A Few Weaker Public Sector Banks May Not Survive On Their Own, Says SS Mundra
A few of the eleven public sector banks that are under the Reserve Bank of India’s prompt corrective action may find it difficult to survive on their own steam. Despite being under corrective action since last year, most of the these lenders have seen their financial performance worsen in the year ended March 2018.
It may stay that way and at least half of these banks may stagnate and eventually “lose their independent identity” SS Mundra, a career public sector banker and former deputy governor of the RBI told BloombergQuint in an interview.
I don’t see a very convincing road map for them, under which they can justify existence as independent entities. That being the case, to my mind, at least half of these cases may stagnate.SS Mundra, Former Deputy Governor, Reserve Bank of India
Ten of the eleven banks under corrective action have reported earnings for the fourth quarter. Nine of them have reported a further deterioration in the level of net non-performing assets. They have also continued to report a negative return on assets due to large losses incurred by most lenders in the fourth quarter.

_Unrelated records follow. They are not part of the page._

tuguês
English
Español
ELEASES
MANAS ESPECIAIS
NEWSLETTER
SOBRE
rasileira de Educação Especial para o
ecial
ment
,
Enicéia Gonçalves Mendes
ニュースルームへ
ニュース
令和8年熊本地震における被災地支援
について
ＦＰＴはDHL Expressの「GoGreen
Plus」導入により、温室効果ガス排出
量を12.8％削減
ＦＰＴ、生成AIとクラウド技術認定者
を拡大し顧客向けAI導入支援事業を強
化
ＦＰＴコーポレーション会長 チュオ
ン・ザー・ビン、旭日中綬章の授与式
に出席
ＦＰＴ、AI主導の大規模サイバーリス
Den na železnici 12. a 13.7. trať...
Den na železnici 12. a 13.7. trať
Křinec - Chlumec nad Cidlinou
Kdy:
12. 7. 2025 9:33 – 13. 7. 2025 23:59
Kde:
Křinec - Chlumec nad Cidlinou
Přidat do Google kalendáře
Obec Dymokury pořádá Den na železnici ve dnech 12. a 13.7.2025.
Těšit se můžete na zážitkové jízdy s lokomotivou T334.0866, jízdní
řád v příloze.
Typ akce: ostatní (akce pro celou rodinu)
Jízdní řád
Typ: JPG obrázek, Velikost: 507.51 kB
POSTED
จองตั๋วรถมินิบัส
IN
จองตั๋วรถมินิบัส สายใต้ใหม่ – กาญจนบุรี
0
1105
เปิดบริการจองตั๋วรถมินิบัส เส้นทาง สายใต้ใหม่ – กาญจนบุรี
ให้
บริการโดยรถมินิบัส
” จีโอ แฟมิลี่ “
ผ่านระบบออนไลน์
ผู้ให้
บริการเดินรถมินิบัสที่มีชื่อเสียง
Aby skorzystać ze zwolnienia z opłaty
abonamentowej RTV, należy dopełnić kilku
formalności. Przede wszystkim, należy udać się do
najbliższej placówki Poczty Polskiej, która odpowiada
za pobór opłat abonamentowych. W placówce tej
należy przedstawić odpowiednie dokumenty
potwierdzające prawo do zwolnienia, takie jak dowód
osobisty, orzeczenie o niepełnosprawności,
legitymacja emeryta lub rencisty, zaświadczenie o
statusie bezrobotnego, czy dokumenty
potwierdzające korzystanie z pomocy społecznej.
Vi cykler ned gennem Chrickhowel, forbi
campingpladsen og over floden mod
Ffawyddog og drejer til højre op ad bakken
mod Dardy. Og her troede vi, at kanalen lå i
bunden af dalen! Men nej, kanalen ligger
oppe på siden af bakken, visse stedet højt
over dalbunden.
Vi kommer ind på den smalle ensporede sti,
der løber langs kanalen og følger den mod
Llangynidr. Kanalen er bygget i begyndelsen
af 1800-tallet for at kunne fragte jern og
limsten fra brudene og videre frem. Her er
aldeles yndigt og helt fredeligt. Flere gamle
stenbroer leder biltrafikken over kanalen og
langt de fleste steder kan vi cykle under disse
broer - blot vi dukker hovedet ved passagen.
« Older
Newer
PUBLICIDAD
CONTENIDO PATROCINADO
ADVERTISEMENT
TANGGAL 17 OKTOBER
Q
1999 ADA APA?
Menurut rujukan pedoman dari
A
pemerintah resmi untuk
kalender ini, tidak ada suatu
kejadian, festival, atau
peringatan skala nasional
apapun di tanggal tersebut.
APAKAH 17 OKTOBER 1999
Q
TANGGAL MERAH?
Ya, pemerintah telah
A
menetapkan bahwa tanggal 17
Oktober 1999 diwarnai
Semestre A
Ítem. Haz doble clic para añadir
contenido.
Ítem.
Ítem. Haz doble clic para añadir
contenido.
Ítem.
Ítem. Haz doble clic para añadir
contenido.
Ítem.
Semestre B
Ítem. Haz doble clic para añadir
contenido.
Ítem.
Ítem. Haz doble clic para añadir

The RBI’s corrective action framework is based on three parameters -- the level of net NPAs, the return on assets and capital adequacy. Most of the banks meet the threshold for minimum capital adequacy due to capital provided by the government but fall into different risk categories based on the level of bad loans and their negative return on assets.
Among the 11 lenders, only Bank of India has shown an improvement in its net NPA level, although it reported a negative return on assets.
“If you look back at history and also in recent cases, getting out of PCA has been a very long process. What we have seen in recent cases is also like a status quo or further deterioration,” Mundra said.
In such a scenario, should the RBI go ahead and enforce even stricter corrective action via lending restrictions? The regulator has already taken that route in the case of Dena Bank, which has been asked to stop fresh lending. Allahabad Bank has been asked not to expand its risk weighted assets, suggesting that it can do only small amounts of new lending.
Also read: What Happens When A Bank Stops Lending?
Should the RBI follow a similar strategy for the other weak banks and convert them into ‘narrow banks’, which can accept deposits but not lend? Mundra indicates that he is not opposed to the idea.
If there are enough reasons to believe that incremental lending may not be able to deal with the problems which are already being faced, then it could be important to first ask these entities to completely focus their time, energy and resources and dealing with existing problems which are sitting with them....To have unrealistic expectations and keep on ignoring the reality on the ground would not be a good thing for a regulator to do.SS Mundra, Former Deputy Governor, Reserve Bank of India
Most of the banks under the RBI’s PCA framework are already seeing a contraction of their loan book, even though the deposit book remains steady. In that scenario, the bank’s ability to earn would stagnate, leaving few options but to merge them with larger lenders at some stage.
“They may stagnate for a while and become a right case to lose their identity and then continue to operate as a consolidated entity. That looks like a more likely outcome and course of action which could be adopted,” Mundra said.